Copy the lines below word for word, beginning with the line containing "koncertu i wspierała" and ending with the line containing "Studia Wokalnego UG".

DATA SHOWN: Begin

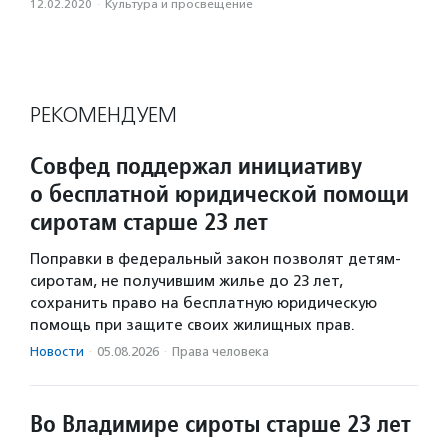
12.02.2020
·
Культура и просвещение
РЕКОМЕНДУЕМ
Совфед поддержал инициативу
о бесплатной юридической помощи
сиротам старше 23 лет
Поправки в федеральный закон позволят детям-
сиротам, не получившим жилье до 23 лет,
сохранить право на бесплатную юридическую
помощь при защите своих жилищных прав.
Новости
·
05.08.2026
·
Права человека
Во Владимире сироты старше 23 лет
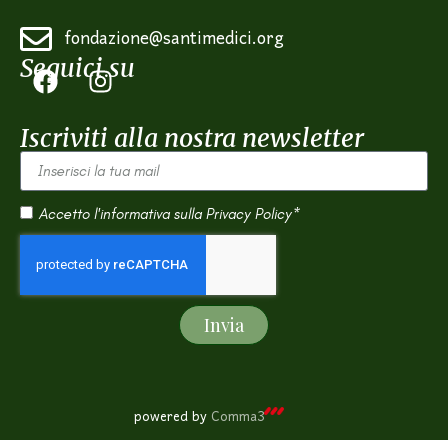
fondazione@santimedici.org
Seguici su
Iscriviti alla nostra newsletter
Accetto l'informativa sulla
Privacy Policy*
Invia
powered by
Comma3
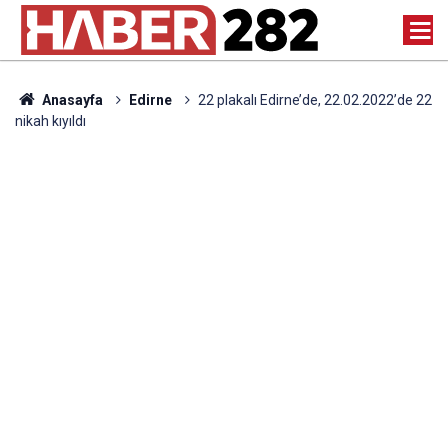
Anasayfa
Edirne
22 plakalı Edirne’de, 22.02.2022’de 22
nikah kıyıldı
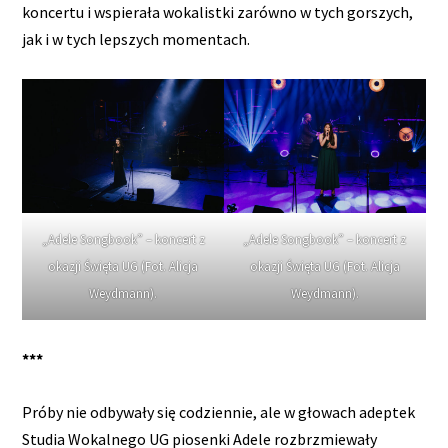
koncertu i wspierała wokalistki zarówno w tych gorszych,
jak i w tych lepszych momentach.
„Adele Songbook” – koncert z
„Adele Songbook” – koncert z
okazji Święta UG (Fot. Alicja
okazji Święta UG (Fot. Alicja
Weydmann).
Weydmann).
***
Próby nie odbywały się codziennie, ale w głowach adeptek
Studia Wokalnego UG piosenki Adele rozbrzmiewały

DATA SHOWN: End
DATA SHOWN: Begin

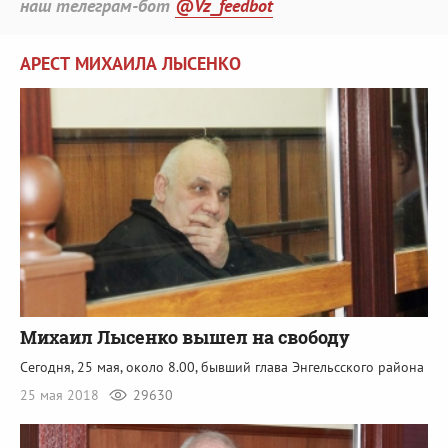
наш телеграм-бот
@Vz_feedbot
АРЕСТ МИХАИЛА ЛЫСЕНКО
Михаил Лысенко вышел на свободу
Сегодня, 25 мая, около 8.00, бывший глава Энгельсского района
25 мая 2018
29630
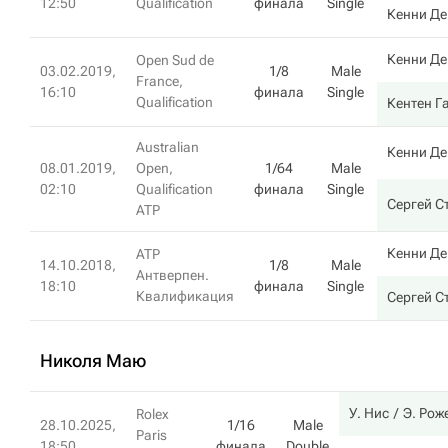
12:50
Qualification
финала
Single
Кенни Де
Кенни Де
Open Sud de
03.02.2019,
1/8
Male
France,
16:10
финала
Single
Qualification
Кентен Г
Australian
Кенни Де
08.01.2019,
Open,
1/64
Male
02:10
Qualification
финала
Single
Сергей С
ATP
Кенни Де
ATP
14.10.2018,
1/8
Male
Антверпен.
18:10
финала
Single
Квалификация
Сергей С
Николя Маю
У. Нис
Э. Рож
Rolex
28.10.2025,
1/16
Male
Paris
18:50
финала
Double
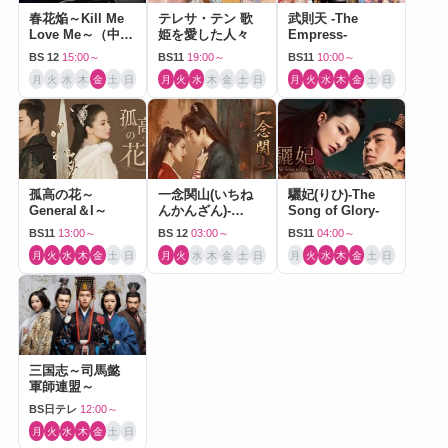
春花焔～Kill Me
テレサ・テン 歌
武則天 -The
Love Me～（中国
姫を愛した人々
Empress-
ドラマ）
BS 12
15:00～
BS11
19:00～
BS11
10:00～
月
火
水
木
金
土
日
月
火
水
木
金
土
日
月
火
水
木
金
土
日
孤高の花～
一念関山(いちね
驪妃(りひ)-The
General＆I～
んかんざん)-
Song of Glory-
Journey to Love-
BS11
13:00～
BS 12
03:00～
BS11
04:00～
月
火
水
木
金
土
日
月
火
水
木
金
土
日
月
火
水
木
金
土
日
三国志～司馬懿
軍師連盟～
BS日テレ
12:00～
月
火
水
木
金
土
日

DATA SHOWN: End
DATA SHOWN: Begin

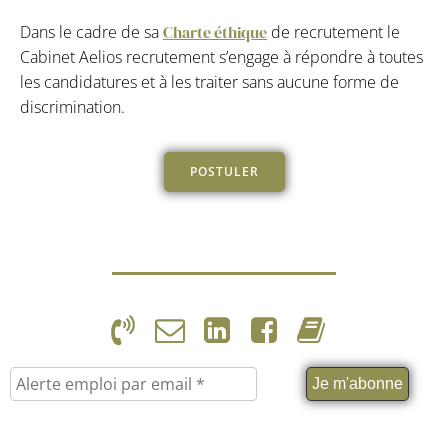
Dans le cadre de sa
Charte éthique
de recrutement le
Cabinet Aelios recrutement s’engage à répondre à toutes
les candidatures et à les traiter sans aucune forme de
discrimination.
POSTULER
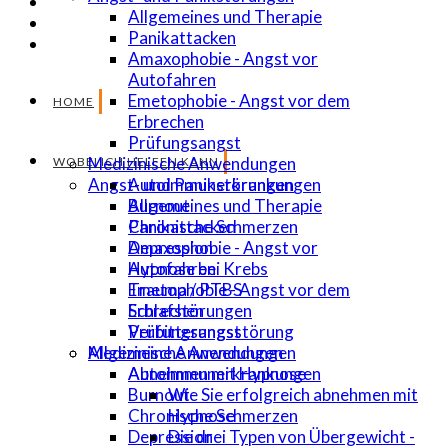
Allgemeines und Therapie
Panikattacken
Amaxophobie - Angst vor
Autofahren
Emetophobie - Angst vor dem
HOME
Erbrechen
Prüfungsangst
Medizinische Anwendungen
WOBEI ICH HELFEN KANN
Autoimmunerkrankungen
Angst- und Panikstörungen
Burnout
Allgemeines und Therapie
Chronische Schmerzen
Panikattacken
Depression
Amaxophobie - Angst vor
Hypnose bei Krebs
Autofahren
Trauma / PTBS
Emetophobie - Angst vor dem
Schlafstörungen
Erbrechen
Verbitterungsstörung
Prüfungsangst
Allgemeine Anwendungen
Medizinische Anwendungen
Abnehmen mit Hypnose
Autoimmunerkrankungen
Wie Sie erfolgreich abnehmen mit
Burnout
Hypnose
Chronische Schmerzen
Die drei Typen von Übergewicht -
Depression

DATA SHOWN: End

> [TASK ANSWER]
koncertu i wspierała wokalistki zarówno w tych gorszych,
jak i w tych lepszych momentach.
„Adele Songbook” – koncert z
„Adele Songbook” – koncert z
okazji Święta UG (Fot. Alicja
okazji Święta UG (Fot. Alicja
Weydmann).
Weydmann).
***
Próby nie odbywały się codziennie, ale w głowach adeptek
Studia Wokalnego UG piosenki Adele rozbrzmiewały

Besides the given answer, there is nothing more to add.